* Exercise directions *
Quote every line of the listing below word for word, in the same order.

* Input *
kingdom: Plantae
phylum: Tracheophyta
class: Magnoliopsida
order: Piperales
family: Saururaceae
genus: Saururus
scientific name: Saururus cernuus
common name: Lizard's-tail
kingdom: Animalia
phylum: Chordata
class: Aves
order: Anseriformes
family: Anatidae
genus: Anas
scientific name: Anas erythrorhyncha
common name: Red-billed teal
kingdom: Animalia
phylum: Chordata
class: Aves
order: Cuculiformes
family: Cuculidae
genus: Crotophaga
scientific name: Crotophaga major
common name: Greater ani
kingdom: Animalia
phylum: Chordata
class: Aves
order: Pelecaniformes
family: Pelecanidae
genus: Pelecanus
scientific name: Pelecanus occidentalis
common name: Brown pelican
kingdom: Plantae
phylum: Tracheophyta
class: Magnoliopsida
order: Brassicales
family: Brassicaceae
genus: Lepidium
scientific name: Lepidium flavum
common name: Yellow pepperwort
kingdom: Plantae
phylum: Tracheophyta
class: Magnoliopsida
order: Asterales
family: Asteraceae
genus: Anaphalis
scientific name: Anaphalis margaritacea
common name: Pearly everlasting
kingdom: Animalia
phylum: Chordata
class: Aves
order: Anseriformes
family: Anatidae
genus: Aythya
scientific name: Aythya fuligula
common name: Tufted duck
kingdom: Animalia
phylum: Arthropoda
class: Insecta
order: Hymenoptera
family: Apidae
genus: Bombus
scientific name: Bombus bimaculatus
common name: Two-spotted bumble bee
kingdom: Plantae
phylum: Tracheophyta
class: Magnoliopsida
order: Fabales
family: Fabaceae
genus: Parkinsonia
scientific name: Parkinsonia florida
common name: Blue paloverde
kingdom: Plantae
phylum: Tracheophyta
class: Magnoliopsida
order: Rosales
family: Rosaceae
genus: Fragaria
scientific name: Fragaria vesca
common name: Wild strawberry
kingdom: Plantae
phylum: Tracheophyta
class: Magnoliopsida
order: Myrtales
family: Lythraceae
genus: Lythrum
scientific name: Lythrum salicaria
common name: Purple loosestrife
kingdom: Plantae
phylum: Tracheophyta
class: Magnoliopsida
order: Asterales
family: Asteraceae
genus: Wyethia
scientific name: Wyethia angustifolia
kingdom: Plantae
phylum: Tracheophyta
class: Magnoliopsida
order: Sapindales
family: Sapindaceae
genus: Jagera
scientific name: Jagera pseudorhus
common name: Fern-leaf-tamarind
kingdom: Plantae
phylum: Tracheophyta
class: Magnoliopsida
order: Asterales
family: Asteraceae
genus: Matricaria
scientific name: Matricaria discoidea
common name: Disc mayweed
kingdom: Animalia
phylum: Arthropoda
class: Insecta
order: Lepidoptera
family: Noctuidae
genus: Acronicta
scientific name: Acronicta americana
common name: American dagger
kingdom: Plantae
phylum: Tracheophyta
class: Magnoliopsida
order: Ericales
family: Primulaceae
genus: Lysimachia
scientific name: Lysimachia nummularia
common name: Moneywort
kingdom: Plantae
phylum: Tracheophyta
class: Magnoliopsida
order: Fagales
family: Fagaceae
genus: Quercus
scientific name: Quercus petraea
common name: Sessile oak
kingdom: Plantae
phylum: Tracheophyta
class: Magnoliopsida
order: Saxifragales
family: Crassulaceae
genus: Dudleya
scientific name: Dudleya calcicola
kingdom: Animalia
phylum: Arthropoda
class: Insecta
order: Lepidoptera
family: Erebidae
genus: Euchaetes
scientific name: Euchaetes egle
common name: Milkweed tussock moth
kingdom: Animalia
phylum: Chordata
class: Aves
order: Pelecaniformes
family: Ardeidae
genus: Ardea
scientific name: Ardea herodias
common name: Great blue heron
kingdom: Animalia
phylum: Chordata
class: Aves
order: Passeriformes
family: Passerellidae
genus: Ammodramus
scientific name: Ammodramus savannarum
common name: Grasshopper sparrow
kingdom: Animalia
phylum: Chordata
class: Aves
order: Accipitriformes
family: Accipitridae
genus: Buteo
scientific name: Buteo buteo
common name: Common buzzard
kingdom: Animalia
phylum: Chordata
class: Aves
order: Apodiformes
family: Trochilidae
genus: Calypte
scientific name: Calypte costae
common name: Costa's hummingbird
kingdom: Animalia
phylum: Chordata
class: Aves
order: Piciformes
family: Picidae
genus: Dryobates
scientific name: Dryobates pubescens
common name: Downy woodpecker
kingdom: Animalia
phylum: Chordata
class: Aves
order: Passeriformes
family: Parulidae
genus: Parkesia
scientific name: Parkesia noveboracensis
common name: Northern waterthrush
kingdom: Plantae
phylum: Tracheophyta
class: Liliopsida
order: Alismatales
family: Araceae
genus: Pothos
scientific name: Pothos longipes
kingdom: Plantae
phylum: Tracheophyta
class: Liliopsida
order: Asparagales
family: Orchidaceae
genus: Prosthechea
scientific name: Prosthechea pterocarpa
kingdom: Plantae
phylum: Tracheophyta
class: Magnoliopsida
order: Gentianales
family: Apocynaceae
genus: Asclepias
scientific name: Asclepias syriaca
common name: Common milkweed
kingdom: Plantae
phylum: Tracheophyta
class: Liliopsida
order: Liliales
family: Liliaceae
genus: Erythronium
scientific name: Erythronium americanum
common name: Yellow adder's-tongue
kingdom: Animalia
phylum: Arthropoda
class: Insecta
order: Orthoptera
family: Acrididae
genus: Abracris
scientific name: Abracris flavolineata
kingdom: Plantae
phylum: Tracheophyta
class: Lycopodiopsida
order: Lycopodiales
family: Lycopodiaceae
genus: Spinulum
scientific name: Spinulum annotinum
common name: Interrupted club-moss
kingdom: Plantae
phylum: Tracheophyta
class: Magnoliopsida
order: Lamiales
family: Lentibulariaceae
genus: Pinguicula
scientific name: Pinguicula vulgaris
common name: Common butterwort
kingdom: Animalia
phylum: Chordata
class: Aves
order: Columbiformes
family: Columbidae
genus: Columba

* Completed task *
kingdom: Plantae
phylum: Tracheophyta
class: Magnoliopsida
order: Piperales
family: Saururaceae
genus: Saururus
scientific name: Saururus cernuus
common name: Lizard's-tail
kingdom: Animalia
phylum: Chordata
class: Aves
order: Anseriformes
family: Anatidae
genus: Anas
scientific name: Anas erythrorhyncha
common name: Red-billed teal
kingdom: Animalia
phylum: Chordata
class: Aves
order: Cuculiformes
family: Cuculidae
genus: Crotophaga
scientific name: Crotophaga major
common name: Greater ani
kingdom: Animalia
phylum: Chordata
class: Aves
order: Pelecaniformes
family: Pelecanidae
genus: Pelecanus
scientific name: Pelecanus occidentalis
common name: Brown pelican
kingdom: Plantae
phylum: Tracheophyta
class: Magnoliopsida
order: Brassicales
family: Brassicaceae
genus: Lepidium
scientific name: Lepidium flavum
common name: Yellow pepperwort
kingdom: Plantae
phylum: Tracheophyta
class: Magnoliopsida
order: Asterales
family: Asteraceae
genus: Anaphalis
scientific name: Anaphalis margaritacea
common name: Pearly everlasting
kingdom: Animalia
phylum: Chordata
class: Aves
order: Anseriformes
family: Anatidae
genus: Aythya
scientific name: Aythya fuligula
common name: Tufted duck
kingdom: Animalia
phylum: Arthropoda
class: Insecta
order: Hymenoptera
family: Apidae
genus: Bombus
scientific name: Bombus bimaculatus
common name: Two-spotted bumble bee
kingdom: Plantae
phylum: Tracheophyta
class: Magnoliopsida
order: Fabales
family: Fabaceae
genus: Parkinsonia
scientific name: Parkinsonia florida
common name: Blue paloverde
kingdom: Plantae
phylum: Tracheophyta
class: Magnoliopsida
order: Rosales
family: Rosaceae
genus: Fragaria
scientific name: Fragaria vesca
common name: Wild strawberry
kingdom: Plantae
phylum: Tracheophyta
class: Magnoliopsida
order: Myrtales
family: Lythraceae
genus: Lythrum
scientific name: Lythrum salicaria
common name: Purple loosestrife
kingdom: Plantae
phylum: Tracheophyta
class: Magnoliopsida
order: Asterales
family: Asteraceae
genus: Wyethia
scientific name: Wyethia angustifolia
kingdom: Plantae
phylum: Tracheophyta
class: Magnoliopsida
order: Sapindales
family: Sapindaceae
genus: Jagera
scientific name: Jagera pseudorhus
common name: Fern-leaf-tamarind
kingdom: Plantae
phylum: Tracheophyta
class: Magnoliopsida
order: Asterales
family: Asteraceae
genus: Matricaria
scientific name: Matricaria discoidea
common name: Disc mayweed
kingdom: Animalia
phylum: Arthropoda
class: Insecta
order: Lepidoptera
family: Noctuidae
genus: Acronicta
scientific name: Acronicta americana
common name: American dagger
kingdom: Plantae
phylum: Tracheophyta
class: Magnoliopsida
order: Ericales
family: Primulaceae
genus: Lysimachia
scientific name: Lysimachia nummularia
common name: Moneywort
kingdom: Plantae
phylum: Tracheophyta
class: Magnoliopsida
order: Fagales
family: Fagaceae
genus: Quercus
scientific name: Quercus petraea
common name: Sessile oak
kingdom: Plantae
phylum: Tracheophyta
class: Magnoliopsida
order: Saxifragales
family: Crassulaceae
genus: Dudleya
scientific name: Dudleya calcicola
kingdom: Animalia
phylum: Arthropoda
class: Insecta
order: Lepidoptera
family: Erebidae
genus: Euchaetes
scientific name: Euchaetes egle
common name: Milkweed tussock moth
kingdom: Animalia
phylum: Chordata
class: Aves
order: Pelecaniformes
family: Ardeidae
genus: Ardea
scientific name: Ardea herodias
common name: Great blue heron
kingdom: Animalia
phylum: Chordata
class: Aves
order: Passeriformes
family: Passerellidae
genus: Ammodramus
scientific name: Ammodramus savannarum
common name: Grasshopper sparrow
kingdom: Animalia
phylum: Chordata
class: Aves
order: Accipitriformes
family: Accipitridae
genus: Buteo
scientific name: Buteo buteo
common name: Common buzzard
kingdom: Animalia
phylum: Chordata
class: Aves
order: Apodiformes
family: Trochilidae
genus: Calypte
scientific name: Calypte costae
common name: Costa's hummingbird
kingdom: Animalia
phylum: Chordata
class: Aves
order: Piciformes
family: Picidae
genus: Dryobates
scientific name: Dryobates pubescens
common name: Downy woodpecker
kingdom: Animalia
phylum: Chordata
class: Aves
order: Passeriformes
family: Parulidae
genus: Parkesia
scientific name: Parkesia noveboracensis
common name: Northern waterthrush
kingdom: Plantae
phylum: Tracheophyta
class: Liliopsida
order: Alismatales
family: Araceae
genus: Pothos
scientific name: Pothos longipes
kingdom: Plantae
phylum: Tracheophyta
class: Liliopsida
order: Asparagales
family: Orchidaceae
genus: Prosthechea
scientific name: Prosthechea pterocarpa
kingdom: Plantae
phylum: Tracheophyta
class: Magnoliopsida
order: Gentianales
family: Apocynaceae
genus: Asclepias
scientific name: Asclepias syriaca
common name: Common milkweed
kingdom: Plantae
phylum: Tracheophyta
class: Liliopsida
order: Liliales
family: Liliaceae
genus: Erythronium
scientific name: Erythronium americanum
common name: Yellow adder's-tongue
kingdom: Animalia
phylum: Arthropoda
class: Insecta
order: Orthoptera
family: Acrididae
genus: Abracris
scientific name: Abracris flavolineata
kingdom: Plantae
phylum: Tracheophyta
class: Lycopodiopsida
order: Lycopodiales
family: Lycopodiaceae
genus: Spinulum
scientific name: Spinulum annotinum
common name: Interrupted club-moss
kingdom: Plantae
phylum: Tracheophyta
class: Magnoliopsida
order: Lamiales
family: Lentibulariaceae
genus: Pinguicula
scientific name: Pinguicula vulgaris
common name: Common butterwort
kingdom: Animalia
phylum: Chordata
class: Aves
order: Columbiformes
family: Columbidae
genus: Columba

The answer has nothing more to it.